À PRODUIRE:
Relevez toutes les personnes nommées dans la chronique sur le Parti québécois ci-dessous.

Le « PQ nouveau »

La démarche d’André Boisclair a de quoi inquiéter les souverainistes.

Chronique de Patrice Boileau

André Boisclair persiste et signe. Le chef du Parti québécois a en effet déclaré qu’il restait bien en selle à la tête de sa formation. L’homme compte proposer sous peu aux membres du parti des changements majeurs au sein du programme péquiste. Il a ajouté que c’est au travers de ces offres que son leadership sera jugé.
La démarche d’André Boisclair a de quoi inquiéter les souverainistes. Affaibli par des résultats électoraux catastrophiques, le dirigeant du Parti québécois n’est pas en position « d’agir seul » comme il semble vouloir le faire, dans son projet de remodeler le programme politique du PQ. Son refus de vouloir tenir un congrès rapidement aggrave la crise de confiance dont il est l’objet. Ne pas vouloir rencontrer ses militants laisse perplexe puisque le chef péquiste a pourtant affirmé « que le vrai courage, c’est de s’engager dans une discussion … »
Les péquistes qui réclament rapidement un congrès ont raison. Un scrutin peut survenir dans la prochaine année puisque Jean Charest dirige un gouvernement minoritaire. Le Parti québécois doit donc « être prêt » à offrir aux Québécois quelque chose de différent. L’exécutif national du Parti québécois serait en conséquence bien mal avisé de décider de maintenir sa décision d’avancer la tenue d’un congrès national pour l’automne 2008.
L’épreuve de force qui se dessine entre l’État-major péquiste et sa base militante semble délibérée. Les ténors du Parti québécois se comportent de manière à provoquer le départ des forces vives de la formation. Ceux que les médias fédéralistes ont déjà identifiés comme une poignée de « purs et durs », représentent en réalité des indépendantistes dévoués qui bouillonnent d’idées constructives. Ils ont été muselés plus souvent qu’autrement par les apparatchiks du PQ qui obéissent curieusement aux règles du jeu fixées pas la classe journalistique fédéraliste. Il est plus que temps de mettre un terme à cette douteuse alliance qui a empêché le Parti québécois de se renouveler réellement.
Le virage auquel nous convient André Boisclair et sa garde rapprochée n’en sera donc pas un qui a comme cible la souveraineté. C’est d’ailleurs un discours d’affirmation nationale que nous livre présentement le dirigeant péquiste depuis la déconfiture du 26 mars. Un rapprochement avec l’Action démocratique et sa « démarche autonomiste » pourrait même être scellée. La bande à Mario Dumont ne forme pourtant pas le gouvernement. De plus, l’ADQ est plutôt froide à l’idée de s’associer avec le PQ, flairant l’astuce visant à précipiter l’avènement d’une impasse constitutionnelle avec Ottawa, un Meech II, afin de raviver la flamme souverainiste.

DONNÉES D'ENTRÉE:
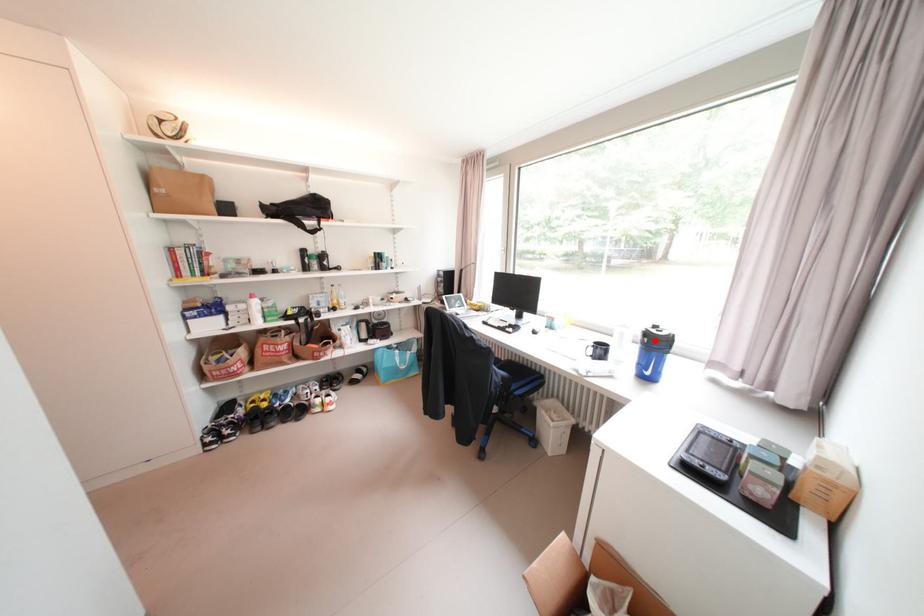
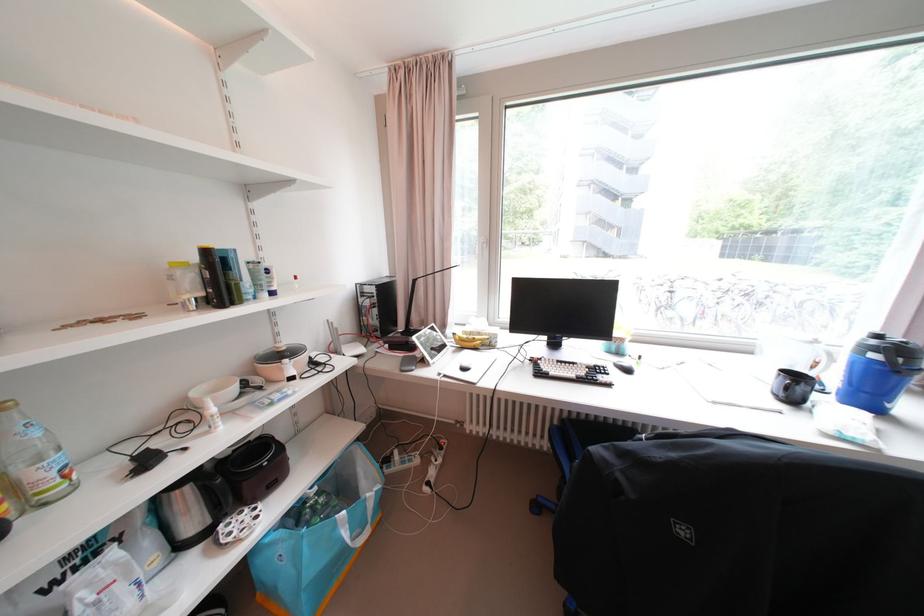
In the second image, find the point that corresponds to the highlighted location in the first image.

TÂCHE ACCOMPLIE:
La chronique nomme André Boisclair, Patrice Boileau, Jean Charest et Mario Dumont.